Now we’ve given the garden a really good looking at it is time to get our hands dirt. Having studied the garden you may well have come to the conclusion some plants are just too big, in the wrong place or you just don’t like them. To start with the last first, because it’s the simplest, you’ve got one choice and that is to dig it out. At this point you may come to the conclusion that it would be just as easy just to cut it down to the ground and leave the roots where they are. This though has problems and first of these is that stumps take a VERY long time to rot. Not years but decades! You are then going to be left with a stump in the border to try to disguise, trip over every time you go into the border and hit with a spade when you try to dig in the border.

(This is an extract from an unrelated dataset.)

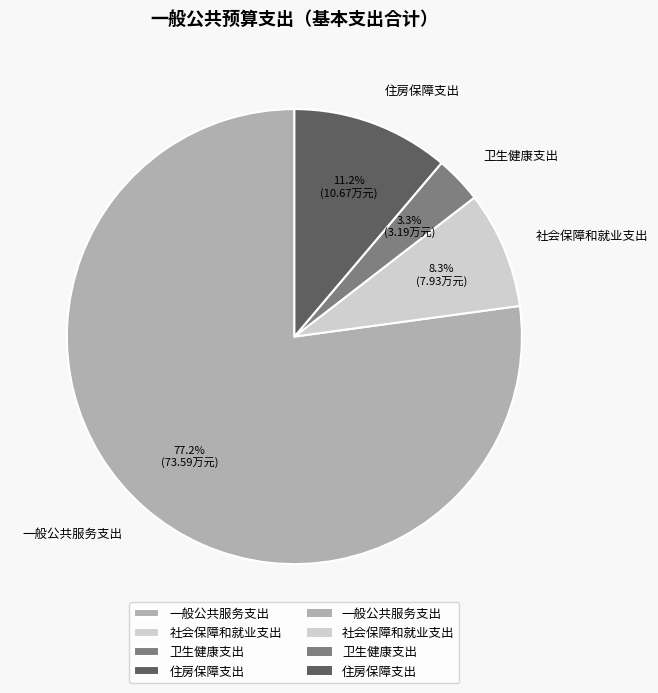

True or false: 一般公共服务支出 accounts for 86% of the total.

False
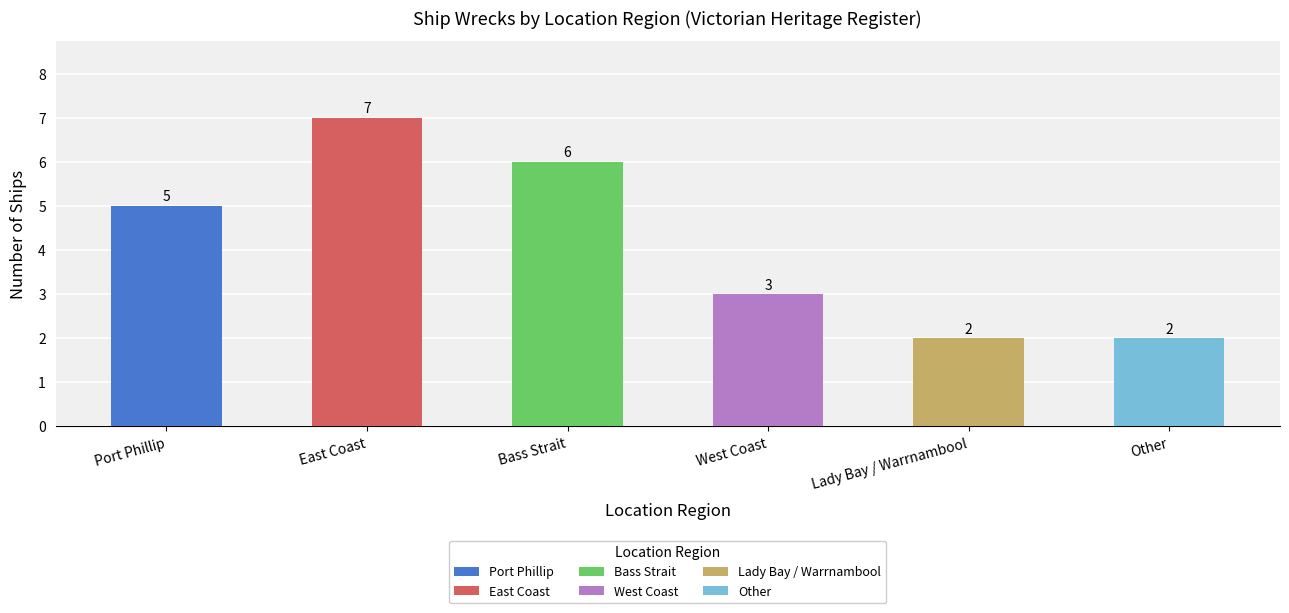

What is the change in value from West Coast to Other?

-1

There is a further problem to this short cut because not all the fungi that will attack and hopefully rot down the stump are benign. Some will spread to adjacent plants and attack them and one such example is Honey Fungus. I’m not going to digress into details of this disease except to say once you’ve got it you have a serious problem.

Pedestrian Stump grinder
Pedestrian Stump grinder

This means, if at all possible, you are going to have to dig the plant out. This can be achieved in a number of ways and the easiest is often a stump grinder, or chipper, which grind the stump down to a heap of chippings. These come in a vast range of sizes from small ones you can hire to operate yourself and wheel around the garden to large self propelled machines which are supplied with a specially trained operator. An alternative is to use a digger to dig out the stump. These are rarely a good solution unless one is already on site for other reasons due to their size, cost, difficulty of operating and limited ability to dig out stumps – I’ve seen a JCB struggle to remove  relatively small tree stumps. Third way is winching out the stumps and the modern lever operated winches do make this a more attractive option than most people realise. They have though two Achilles heels. One they need a very secure anchoring point as how ever much force they pull the stump with they also pull what ever they are anchored to. The second is as they pull the roots out anything else near them, like drains, water pipes etc, tend to be pulled out as well. Finally you can grab the bull by the horns and just dig it out by hand. Be warned though this is very hard work. You will need to good spade, gloves, boots, axe and preferably a large steel crowbar.